■ The request
Reproduce word for word the passage of the appeal judgment that opens with the words containing "2. That the" and closes with "of the appellants.".

■ Text provided
╔══
Court of Appeal  •  Civil Appeal 70 of 2007  •  9 Aug 2012  •  Kenya

Coram
Alnashir Ramazanali Magan Visram, John walter Onyango Otieno, Martha Karambu Koome

Judgement

JUDGMENT OF THE COURT

1. This is a second appeal against the judgment of the High Court (Kimaru, J) which was delivered on 29th May, 2006. The episode that gave rise to the claim for special and general damages for loss of user of a motor vehicle occurred on or about 11th February, 1995. The respondent’s motor vehicle registration number KAL 687B was allegedly involved in an accident with the appellant’s motor vehicle registration Number KAD 814R along the Eldoret/Nakuru road.

2. The respondent blamed the appellant for the accident as per the particulars of negligence and the consequential damages for the repairs as well as general damages for loss of user of the motor vehicle. The appellant filed a statement of defence denying liability in total and in the alternative, pleaded that if indeed an accident occurred it was caused by the negligence of the respondent’s driver.

3. After conducting a trial and considering the evidence, the learned trial magistrate arrived at the following conclusion:

“In all I have no reason not to believe the plaintiff incurred the stated KShs.134,800/- special damages and KShs.54,000/- for was (sic) of user of his vehicle. That comes to KShs.188,800/-. To the extent I am satisfied that the plaintiff has proved his case against the defendants to the required standard. I accordingly enter judgment for him against the defendants jointly and severally for KShs.188,800/- (one hundred and eighty eight thousand eight hundred) plus costs of this suit and interest.”

4. The appellant appealed against that decision in the High Court and Kimaru, J while concurring with the learned trial magistrate, dismissed the appeal. The appellant is still aggrieved and has now mounted a second appeal on the following grounds:

“ 1. That the learned judge erred in law, in his application of the law of evidence on the governing principle on proof of special damages to the prejudice of the appellant in the following respects:

(a) By upholding the subordinate court’s finding that the respondent earned a sum of KShs.2,000/- per day from the suit motor vehicle without any proof in that behalf.

(b) By basing his decision on the failure to challenge the respondent’s assertion that he earned a sum of KShs.2,000/- per day, rather than on the standard of proof required of the respondent.

(c) By finding that the respondent was entitled to the claim of loss of user.

(d) In arriving at the conclusion that the respondent was entitled to repair charges and in finding that the receipts produced in support of repair charge had proved the claim for repairs while the evidence of a photograph taken one [1] year later disproved that any repairs had been carried out at all.

2. That the learned judge erred in law in allowing to stand, damages in the sum of KShs.134,800/- despite there being no basis for this.

3. The learned judge erred in law in failing to apply the correct principles and standard of proof while re-evaluating the conflicting evidence on record.

4. The learned judge erred in law in delaying the delivery for over ten [10] months and thereby prejudiced the interests of the appellants.

5. That the decision was arrived at on consideration, to the extent that it was done, of wrong principle of law.
╚══
■ Recorded information
╔══
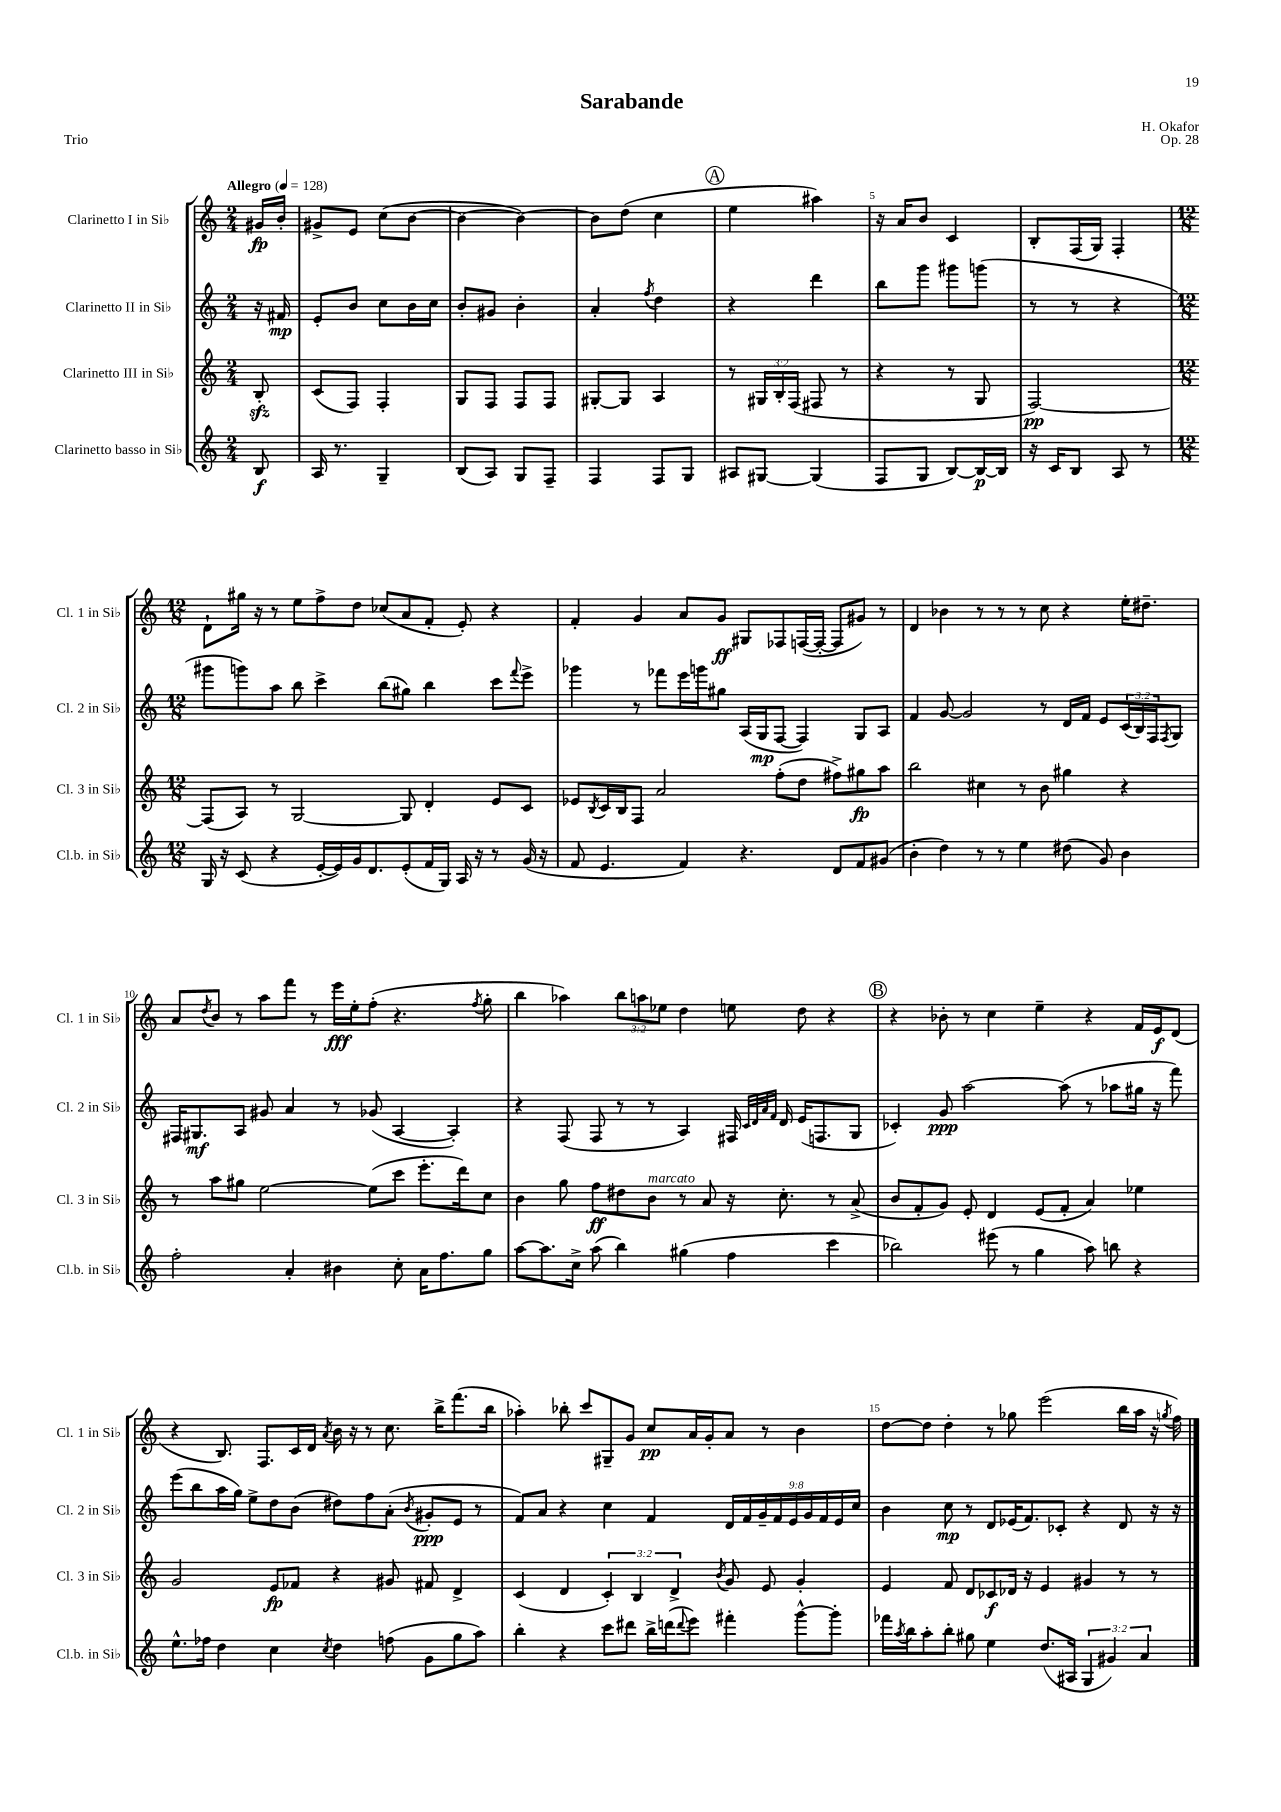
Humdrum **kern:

**kern	**kern	**kern	**kern
*staff4	*staff3	*staff2	*staff1
*clefG2	*clefG2	*clefG2	*clefG2
*k[]	*k[]	*k[]	*k[]
*M2/4	*M2/4	*M2/4	*M2/4
*MM128	*MM128	*MM128	*MM128
8B/	8B'/	16r	16g#/LL
.	.	16f#/	16b'/JJ
=	=	=	=
16A/	(8c/L	8e'/L	8g#^/L
8.r	.	.	.
.	8F/J)	8b/J	8e/J
4G~/	4F'/	8cc\L	(8cc\L
.	.	16b\L	[8b\J
.	.	16cc\JJ	.
=	=	=	=
(8B/L	8G/L	8b'/L	4b\_
8A/J)	8F/J	8g#/J	.
8G/L	8F/L	4b'\	4b\_)
8F~/J	8F/J	.	.
=	=	=	=
4F/	[8G#'/L	4a'/	8b\]L
.	8G#/]J	.	(8dd\J
.	.	8qff/	.
8F/L	4A/	4dd\	4cc\
8G/J	.	.	.
=	=	=	=
8A#/L	8r	4r	4ee\
[8G#/J	24G#/LL	.	.
.	24B'/	.	.
.	(24F/JJ	.	.
(4G#/]	8F#/	4ddd\	4aa#\)
.	8r	.	.
=	=	=	=
8F/L	4r	8bb\L	16r
.	.	.	16a/LK
8G/J	.	8ggg\J	8b/J
[8B/L)	8r	8ggg#\L	4c/
16B/_L	8G/	(8ggg\J	.
16B/]JJ	.	.	.
=	=	=	=
16r	[2F/)	8r	8B'/L
16c/LK	.	.	.
8B/J	.	8r	(16F/L
.	.	.	16G/JJ)
8A/	.	4r	4F'/
8r	.	.	.
=	=	=	=
*M12/8	*M12/8	*M12/8	*M12/8
16G/	(8F/]L	8ggg#\L	8d`\L
16r	.	.	.
(8c/	8A/J)	8ggg\)	16gg#\Jk
.	.	.	16r
4r	8r	8aa\J	8r
.	[2G/	8bb\	8ee\L
[16e'/LL	.	4ccc^\	8ff^\
16e/])	.	.	.
16g/J	.	.	8dd\J
8.d/	.	.	.
.	.	(8bb\L	(8cc-/L
(8e'/	8G/]	8gg#\J)	8a/
16f/L	4d'/	4bb\	8f'/J
16G/JJ)	.	.	.
16A/	.	.	8e'/)
16r	.	.	.
8r	8e/L	8ccc\L	4r
.	.	8qqfff/	.
(16g/	8c/J	8eee^\J	.
16r	.	.	.
=	=	=	=
8f/	8e-/L	4ggg-\	4f'/
.	8qB/	.	.
4.e/	16c/L	.	.
.	16B/J	.	.
.	8F/J	8r	4g/
.	2a/	8fff-\L	.
4f/)	.	16eee\L	8a/L
.	.	16ggg\J	.
.	.	8gg#\J	8g/J
4.r	.	(16A/LL	8G#/L
.	.	16G/J	.
.	(8ff'\L	[8F/J	8F-/
.	8dd\J	4F/])	([16F/L
.	.	.	16F'/_JJ
8d/L	8ff#^\L)	.	8F/]L
8f/	8gg#\	8G/L	8g#/J)
(8g#/J	8aa\J	8A/J	8r
=	=	=	=
4b'\	2bb\	4f/	4d/
4dd\)	.	[8g/	4b-\
.	.	2g/]	.
8r	4cc#\	.	8r
8r	.	.	8r
4ee\	8r	.	8r
.	8b\	8r	8cc\
(8dd#\	4gg#\	16d/LL	4r
.	.	16f/JJ	.
8g/)	.	8e/L	.
4b\	4r	(24c/L	16ee'\LK
.	.	24B/)	.
.	.	.	8.dd#~\J
.	.	24F/J	.
.	.	8qF/	.
.	.	8G/J	.
=	=	=	=
2ff'\	8r	16F#/LK	8a/L
.	.	8.G#/	.
.	.	.	8qdd/
.	8aa\L	.	8b/J
.	8gg#\J	8A/J	8r
.	[2ee\	8g#/	8aa\L
4a'/	.	4a/	8fff\J
.	.	.	8r
4b#\	.	8r	16eee\LL
.	.	.	16ee'\J
.	(8ee\]L	(8g-/	(8ff'\J
8cc'\	8ccc\J	[4A/	4.r
16a\LK	8.eee'\L	.	.
8.ff\	.	.	.
.	.	4A'/])	.
.	16ddd\k)	.	.
.	.	.	8qff/
8gg\J	8cc\J	.	8gg'\
=	=	=	=
[8aa\L	4b\	4r	4bb\
8.aa\]	.	.	.
.	8gg\	(8F/	4aa-\)
16cc^\Jk	.	.	.
(8aa\	8ff\L	8F/	.
4bb\)	8dd#\	8r	12bb\L
.	.	.	12aa\
.	8b\J	8r	.
.	.	.	12ee-\J
(4gg#\	8r	4A/)	4dd\
.	8a/	.	.
4ff\	16r	16F#/	8ee\
.	.	32qqc/LLL	.
.	.	32qqd/	.
.	.	32qqa/	.
.	.	32qqf/JJJ	.
.	8.cc'\	16d/	.
.	.	(16e/LK	8dd\
.	.	8.F/	.
4ccc\	8r	.	4r
.	(8a^/	8G/J	.
=	=	=	=
2bb-\)	8b/L	4c-'/)	4r
.	8f'/	.	.
.	8g/J)	8g/	8b-'\
.	8e'/	[2aa\	8r
(8eee#\	4d/	.	4cc\
8r	.	.	.
4gg\	(8e/L	.	4ee~\
.	8f'/J	(8aa\]	.
8aa\)	4a/)	8r	4r
8bb\	.	8aa-\L	.
4r	4ee-\	16gg#\Jk	16f/LL
.	.	16r	16e/J
.	.	8fff\)	(8d/J
=	=	=	=
8.ee^^\L	2g/	(8eee\L	4r
.	.	8bb\	.
16ff-\Jk	.	.	.
4dd\	.	16aa\L	8.B/)
.	.	16gg\JJ)	.
.	.	8ee^\L	.
.	.	.	8.F/L
4cc\	8e/L	8dd\	.
.	8f-/J	(8b\J	16c/L
.	.	.	16d/JJ
8qcc/	.	.	8qa/
4dd\	4r	8dd#\L)	16b\
.	.	.	16r
.	.	8ff\	8r
(8ff\	8g#/	(8a'\J	8.cc\
.	.	8qb/	.
8g\L	8f#/	8g#'/L	.
.	.	.	16bb^\LK
8gg\	4d^/	8e/J	(8.fff\
8aa\J)	.	8r	.
.	.	.	16bb\Jk
=	=	=	=
4bb'\	(4c/	8f/L)	4aa-'\)
.	.	8a/J	.
4r	4d/	4r	8bb-'\
.	.	.	8ccc/L
8ccc\L	6c'/)	4cc\	8G#~/
8ddd#\J	.	.	8g/J
.	6B/	.	.
16bb^\LL	.	4f/	8cc/L
(16ddd\J	.	.	.
.	6d^/	.	.
8qqddd/	.	.	.
8eee\J)	.	.	16a/L
.	.	.	16g'/J
.	8qb/	.	.
4fff#'\	8g/	18d/LL	8a/J
.	.	18f/	.
.	.	18g~/	.
.	8e/	.	8r
.	.	18f/	.
.	.	18e/	.
[8ggg^^\L	4g'/	.	4b\
.	.	18g/	.
.	.	18f/	.
8ggg'\]J	.	.	.
.	.	18e/	.
.	.	18cc/JJ	.
=	=	=	=
16fff-\LL	4e/	4b\	[8dd\L
8qaa/	.	.	.
16bb\J	.	.	.
8aa'\	.	.	8dd\]J
8bb'\J	8f/	8cc\	4dd'\
8gg#\	8d/L	8r	.
4ee\	8c-/	8d/L	8r
.	16d-/Jk	(16e-/K	8gg-\
.	16r	8.f/)	.
(8.dd/L	4e/	.	(2eee\
.	.	8c-'/J	.
16A#/Jk	.	.	.
6G/	4g#/	4r	.
6g#/)	.	.	.
.	8r	8d/	16bb\LL
.	.	.	16aa\JJ
6a/	.	.	.
.	8r	16r	16r
.	.	.	8qgg/
.	.	16r	16ff\)
==	==	==	==
*-	*-	*-	*-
╚══
■ Exercise solution
2. That the learned judge erred in law in allowing to stand, damages in the sum of KShs.134,800/- despite there being no basis for this.

3. The learned judge erred in law in failing to apply the correct principles and standard of proof while re-evaluating the conflicting evidence on record.

4. The learned judge erred in law in delaying the delivery for over ten [10] months and thereby prejudiced the interests of the appellants.